Dans la feuille de route du Plan National de Développement (PND) 2026-2030, la Côte d’Ivoire place le citoyen au cœur de sa stratégie. L’éducation et la santé ne sont plus perçues comme de simples dépenses, mais comme le véritable moteur d’une économie compétitive. Le gouvernement s’est ainsi fixé un objectif majeur : propulser l’indice du capital humain national vers les standards internationaux d’ici 2030. Cependant, pour que cette ambition ne reste pas une promesse de papier, l’État devra affronter des carences structurelles profondes qui pèsent sur le quotidien des Ivoiriens.
L’école ivoirienne : Le piège de la quantité face au défi du niveau
Sur le plan de l’éducation, le PND 2026-2030 affiche une volonté de rupture. Il ne s’agit plus seulement de construire des salles de classe pour scolariser en masse, mais d’élever qualitativement le niveau de l’enseignement et d’adapter les formations professionnelles aux besoins réels des entreprises. L’objectif est de réduire le chômage structurel en formant les jeunes aux métiers de demain.
Si cette orientation est saluée par les observateurs, la réalité du terrain scolaire reste préoccupante. Les récents classements régionaux (comme les évaluations du PASEC) ont régulièrement pointé du doigt un affaissement du niveau des élèves en lecture et en calcul. Les syndicats du secteur éducatif rappellent que la politique du chiffre a créé des classes surchargées et un déficit d’enseignants qualifiés, notamment à l’intérieur du pays. Réduire les inégalités entre les régions et améliorer la formation des instituteurs demandera des investissements massifs que les budgets actuels, plombés par le remboursement de la dette, peinent parfois à couvrir.
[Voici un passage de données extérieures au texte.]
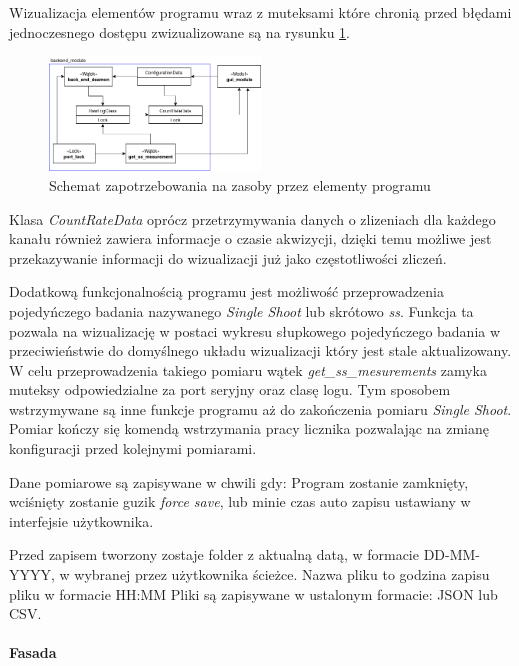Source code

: \documentclass[a4paper,12pt]{article}
\begin{document}
Wizualizacja elementów programu wraz z muteksami które chronią przed błędami jednoczesnego dostępu zwizualizowane są na rysunku \ref{program zapotrzebowanie}.

\begin{figure}
        \centering
        \includegraphics[width=0.5\textwidth]{Schemat_zapotrzebowania.png}
        \caption{Schemat zapotrzebowania na zasoby przez elementy programu}
        \label{program zapotrzebowanie}
\end{figure}

Klasa \textit{CountRateData} oprócz przetrzymywania danych o zlizeniach dla każdego kanału również zawiera informacje o czasie akwizycji, dzięki temu możliwe jest przekazywanie informacji do wizualizacji już jako częstotliwości zliczeń. 

Dodatkową funkcjonalnością programu jest możliwość przeprowadzenia pojedyńczego badania nazywanego \textit{Single Shoot} lub skrótowo \textit{ss}.
Funkcja ta pozwala na wizualizację w postaci wykresu słupkowego pojedyńczego badania w przeciwieństwie do domyślnego układu wizualizacji który jest stale aktualizowany. 
W celu przeprowadzenia takiego pomiaru wątek \textit{get\_ss\_mesurements} zamyka muteksy odpowiedzialne za port seryjny oraz clasę logu. 
Tym sposobem wstrzymywane są inne funkcje programu aż do zakończenia pomiaru \textit{Single Shoot}.
Pomiar kończy się komendą wstrzymania pracy licznika pozwalając na zmianę konfiguracji przed kolejnymi pomiarami.  

Dane pomiarowe są zapisywane w chwili gdy: Program zostanie zamknięty, wciśnięty zostanie guzik \textit{force save}, lub minie czas auto zapisu ustawiany w interfejsie użytkownika. 

Przed zapisem tworzony zostaje folder z aktualną datą, w formacie DD-MM-YYYY, w wybranej przez użytkownika ścieżce. Nazwa pliku to godzina zapisu pliku w formacie HH:MM
Pliki są zapisywane w ustalonym formacie: JSON lub CSV.

\paragraph{Fasada}
\end{document}
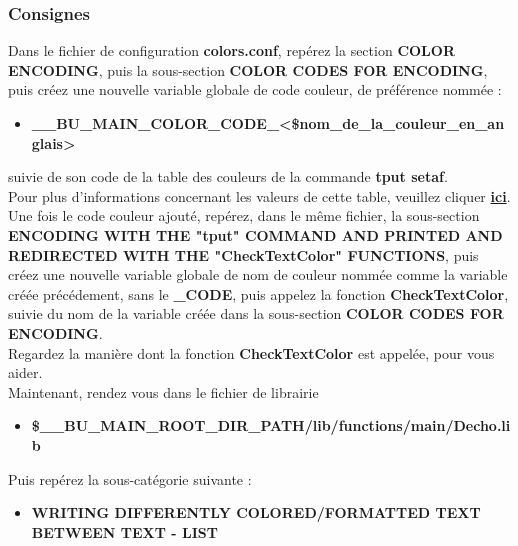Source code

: \documentclass[a4paper,10pt]{article}
\begin{document}
\color{blue}
\subsubsection{Consignes}\color{white}
Dans le fichier de configuration \textbf{\color{lime}colors.conf}, repérez la section \textbf{COLOR ENCODING}, puis la sous-section \textbf{COLOR CODES FOR ENCODING}, puis créez une nouvelle variable globale de code couleur, de préférence nommée :
\begin{itemize}
    \item \textbf{\color{orange}\_\_BU\_MAIN\_COLOR\_CODE\_<\$nom\_de\_la\_couleur\_en\_anglais>}\\[1\baselineskip]
\end{itemize}
 suivie de son code de la table des couleurs de la commande \textbf{\color{gray}tput setaf}.\\[1\baselineskip]

Pour plus d'informations concernant les valeurs de cette table, veuillez cliquer \href{https://unix.stackexchange.com/questions/269077/tput-setaf-color-table-how-to-determine-color-codes/269085#269085}{\textbf{ici}}.\\[1\baselineskip]

Une fois le code couleur ajouté, repérez, dans le même fichier, la sous-section \textbf{ENCODING WITH THE "tput" COMMAND AND PRINTED AND REDIRECTED WITH THE "CheckTextColor" FUNCTIONS}, puis créez une nouvelle variable globale de nom de couleur nommée comme la variable créée précédement, sans le \textbf{\color{orange}\_CODE}, puis appelez la fonction \textbf{\color{mauve}CheckTextColor}, suivie du nom de la variable créée dans la sous-section \textbf{COLOR CODES FOR ENCODING}.\\[1\baselineskip]

Regardez la manière dont la fonction \textbf{\color{mauve}CheckTextColor} est appelée, pour vous aider.\\[1\baselineskip]


Maintenant, rendez vous dans le fichier de librairie
\begin{itemize}
    \item \textbf{\color{orange}\$\_\_BU\_MAIN\_ROOT\_DIR\_PATH\color{lime}/lib/functions/main/Decho.lib}\\[1\baselineskip]
\end{itemize}

Puis repérez la sous-catégorie suivante :
\begin{itemize}
    \item \textbf{WRITING DIFFERENTLY COLORED/FORMATTED TEXT BETWEEN TEXT - LIST}\\[1\baselineskip]
\end{itemize}
\end{document}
Le système de santé : du béton des hôpitaux à la réalité des soins

En matière de santé, le plan quinquennal vise à bâtir un système plus performant pour faire progresser l’espérance de vie des Ivoiriens. Les priorités affichées portent sur le renforcement des infrastructures sanitaires et une meilleure couverture géographique pour rapprocher les centres de soins des populations rurales.
Pourtant, la critique majeure des usagers ne porte pas sur le manque de béton, mais sur la qualité de la prise en charge. La multiplication des Centres Hospitaliers Régionaux (CHR) ne résout pas le problème récurrent des déserts médicaux : les spécialistes refusent massivement de s’installer hors d’Abidjan par manque d’incitations. De plus, la maintenance des plateaux techniques défaillants et l’accueil dans les structures publiques font régulièrement l’objet de vives colères sur les réseaux sociaux. L’universalité de l’accès aux soins se heurte également aux lenteurs du déploiement effectif de la Couverture Maladie Universelle (CMU), laissant encore de trop nombreuses familles face à la précarité médicale.
Le facteur temps : Une urgence sociale face à des résultats lents
Le grand défi politique de ce volet du PND réside dans sa temporalité. Renforcer le capital humain d’une nation exige une continuité des politiques publiques sur dix ou quinze ans pour que les premiers résultats soient visibles. Or, la jeunesse ivoirienne, confrontée à l’urgence du quotidien et à la cherté de la vie, demande des solutions immédiates.
En inscrivant le capital humain parmi ses priorités, la Côte d’Ivoire pose un diagnostic lucide : aucune croissance économique à 7,6 % ne sera durable avec une population mal soignée ou insuffisamment formée. Mais la réussite de ce pari ne dépendra pas du nombre de bâtiments inaugurés. Elle se mesurera à la capacité de l’État à injecter de l’humain, de la rigueur et de la bonne gouvernance dans ses écoles et ses hôpitaux, pour que chaque Ivoirien ressente enfin le progrès dans sa vie de tous les jours.